Bienvenue chez Grand-Langue!

Je pends la crémaillère. Y’a pas de quoi s’exciter, je ne fais qu’écrire un billet dans mon bureau habituel, sur mon ordinateur habituel en sirotant mon café dans ma tasse habituelle. Puisque c’est mon premier billet sous ce nom d’emprunt, je souligne le fait.

J’ai emprunté un autre nom. À ce jour, j’ignore à qui je l’ai emprunté, mais je l’ai emprunté. J’ai virtuellement modifié mon identité qui était déjà virtuelle, j’en suis confus. Je n’irais pas jusqu’à dire que je comprends les délateurs, les réfugiés politiques, ceux qui fuient une vie antérieure… mais il y a un p’tit quelque chose qui ressemble à ça. S’inventer une nouvelle image et croire que cette image a toujours été sienne n’est pas aisé, surtout pour moi qui m’habituais à mon personnage précédent! Néanmoins, l’expérience est intéressante, on disparait derrière la virtualité! C’est un jeu qui devient réalité, une double vie. Dans les prochains mois, je devrai y penser deux fois avant de signer un commentaire ou un billet avec mon nouveau pseudonyme. D’un autre côté, à part mon sobriquet et un fond d’écran différent, rien ne changera, le naturel revient toujours. Je suis déformé et l'on ne peut me reformer, ni me réformer. Je suis sur le WEB depuis plusieurs années, j’y reste, j’écrirai comme naguère (sic).

Pourquoi Grand-Langue? Parce que j’écris beaucoup de choses, souvent sans réfléchir, peut-être aussi parce qu'une langue fourchue et pendue peut lacérer. Dans une certaine mesure, l’anonymat permet cela. Je dois  quand même faire gaffe, ne pas mentir, ne pas tromper les gens de façon consciente, ne pas faire de tort sans raison. Ça serait me trahir moi-même. Cela étant dit, nous devons aussi exprimer nos pensées d’une façon ou d’une autre, on ne peut pas tout censurer, tout calculer et ne pas blesser. Les blogues permettent cela.
Pourquoi j'affirme qu’un secret est mieux gardé en groupe? Une pensée, une analyse, un secret, ça ne prend un sens que si on les communique aux autres, à un groupe restreint. Quant à moi, modestement, je me limite aux humains. Un secret resté caché, c’est une non-existence. Un secret non dévoilé n’a pas de vie et si pour une raison ou une autre, on découvre un secret, il n’est plus. Les secrets n’existent donc qu’à la condition que l’on puisse les garder ensemble.

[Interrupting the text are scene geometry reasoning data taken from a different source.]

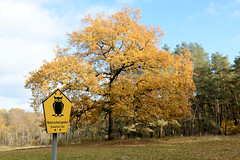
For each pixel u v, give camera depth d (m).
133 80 20.98
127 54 18.73
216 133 41.94
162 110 18.83
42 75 15.93
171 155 10.52
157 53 18.34
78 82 16.56
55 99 5.04
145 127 35.69
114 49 20.39
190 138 22.56
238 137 21.39
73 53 21.36
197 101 38.25
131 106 18.25
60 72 15.90
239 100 40.91
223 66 42.53
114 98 18.09
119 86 18.11
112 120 22.36
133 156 10.55
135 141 19.78
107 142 19.81
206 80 37.72
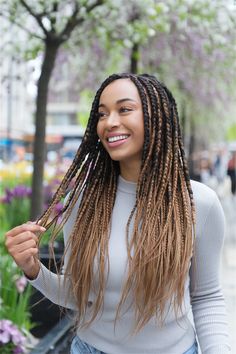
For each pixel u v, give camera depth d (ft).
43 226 6.44
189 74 34.73
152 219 5.94
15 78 25.67
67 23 20.65
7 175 42.27
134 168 6.29
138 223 5.97
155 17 20.71
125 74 6.37
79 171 6.62
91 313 6.09
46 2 20.49
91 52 31.30
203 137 96.84
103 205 6.24
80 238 6.15
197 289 6.50
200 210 6.16
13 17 21.95
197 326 6.49
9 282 14.61
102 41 26.53
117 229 6.10
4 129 109.50
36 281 6.25
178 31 27.43
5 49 25.95
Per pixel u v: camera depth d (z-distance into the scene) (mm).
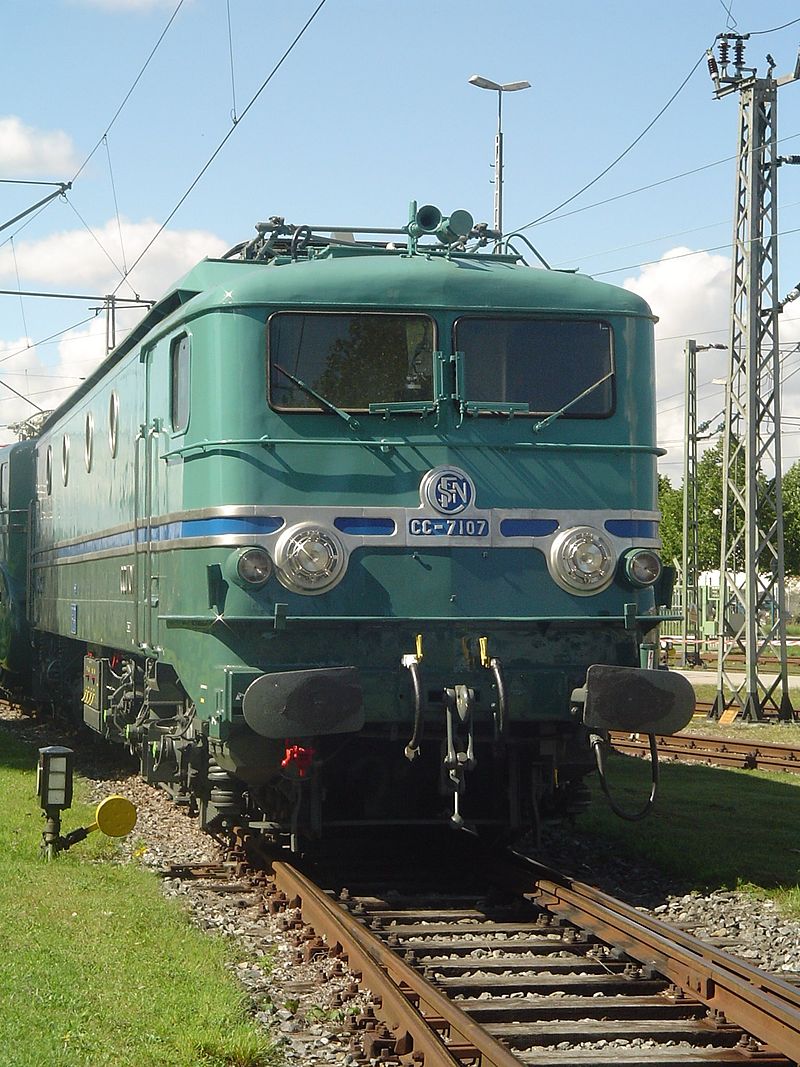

Je n’ai pas tout déballé. Il reste quelques boites. J’aimerais de temps à autre, renouveler la photo de l’entête en la remplaçant par d’autres clichés illustrant mon patelin, des endroits auxquels je m’identifie et que j’aurai photographiés moi-même. Je voudrais écrire des billets plus courts, abréger. Les gens n’aiment pas lire trop de mots sur une page électronique. J’inscris donc un point temporaire, puisqu’il n’a rien de final.